Pursuing Relative Adoption When DCF Becomes Involved
As part of our mission at Florida Family Adoptions, we provide nonlawyer document preparation services for relative adoptions in Florida.
Through years of navigating this intricate field, we have gained vital insights into the challenges many families face, especially when they cross paths with the Florida Department of Children and Families (DCF).
This guide is designed to bring to light the complexities of the process, the implications of DCF involvement, and the absolute necessity of taking action early to prevent potential distress and heartbreak.
Understanding the Role of DCF and Foster Families
DCF is a pivotal entity in the child welfare landscape of Florida. Their duties often lead to children being placed in temporary foster care with DCF-approved families.
While foster care provides necessary care and stability for the children, the introduction of foster families in the equation brings an additional layer of complexity to the adoption process.
When Foster Families' Interests Collide with Relative Adoptions
Foster families frequently develop deep emotional ties with the children in their care.

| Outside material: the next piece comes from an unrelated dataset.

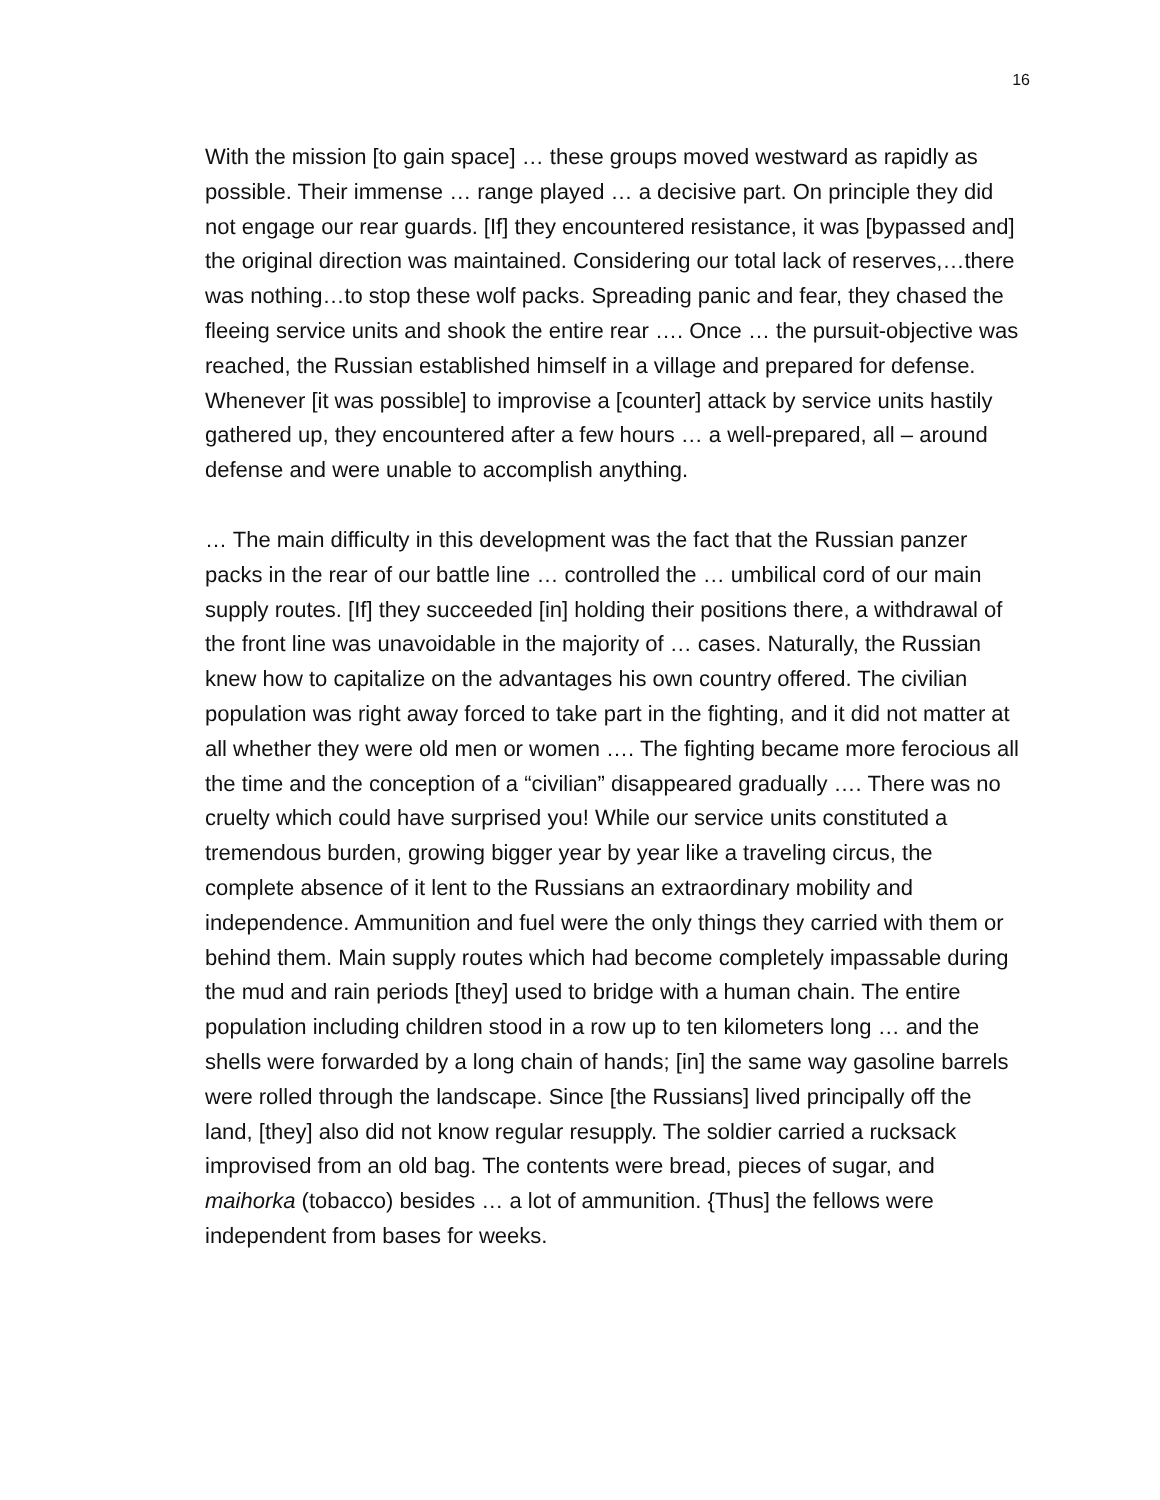16
With the mission [to gain space] … these groups moved westward as rapidly as possible. Their immense … range played … a decisive part. On principle they did not engage our rear guards. [If] they encountered resistance, it was [bypassed and] the original direction was maintained. Considering our total lack of reserves,…there was nothing…to stop these wolf packs. Spreading panic and fear, they chased the fleeing service units and shook the entire rear …. Once … the pursuit-objective was reached, the Russian established himself in a village and prepared for defense. Whenever [it was possible] to improvise a [counter] attack by service units hastily gathered up, they encountered after a few hours … a well-prepared, all – around defense and were unable to accomplish anything.
… The main difficulty in this development was the fact that the Russian panzer packs in the rear of our battle line … controlled the … umbilical cord of our main supply routes. [If] they succeeded [in] holding their positions there, a withdrawal of the front line was unavoidable in the majority of … cases. Naturally, the Russian knew how to capitalize on the advantages his own country offered. The civilian population was right away forced to take part in the fighting, and it did not matter at all whether they were old men or women …. The fighting became more ferocious all the time and the conception of a “civilian” disappeared gradually …. There was no cruelty which could have surprised you! While our service units constituted a tremendous burden, growing bigger year by year like a traveling circus, the complete absence of it lent to the Russians an extraordinary mobility and independence. Ammunition and fuel were the only things they carried with them or behind them. Main supply routes which had become completely impassable during the mud and rain periods [they] used to bridge with a human chain. The entire population including children stood in a row up to ten kilometers long … and the shells were forwarded by a long chain of hands; [in] the same way gasoline barrels were rolled through the landscape. Since [the Russians] lived principally off the land, [they] also did not know regular resupply. The soldier carried a rucksack improvised from an old bag. The contents were bread, pieces of sugar, and maihorka (tobacco) besides … a lot of ammunition. {Thus] the fellows were independent from bases for weeks.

Coupled with the considerable financial savings compared to a private adoption in Florida (which can cost over $35,000), these elements can sometimes lead to an adversarial relationship. In some cases, foster families’ resort to tactics such as hiring private attorneys and appearing in court hearings to obstruct the adoption process by the child’s relatives. Do DCF caseworkers unethically advocate for their foster family’s adoption interests over the adoption interests of the child’s relatives? Some of our customers have insisted that this is the case.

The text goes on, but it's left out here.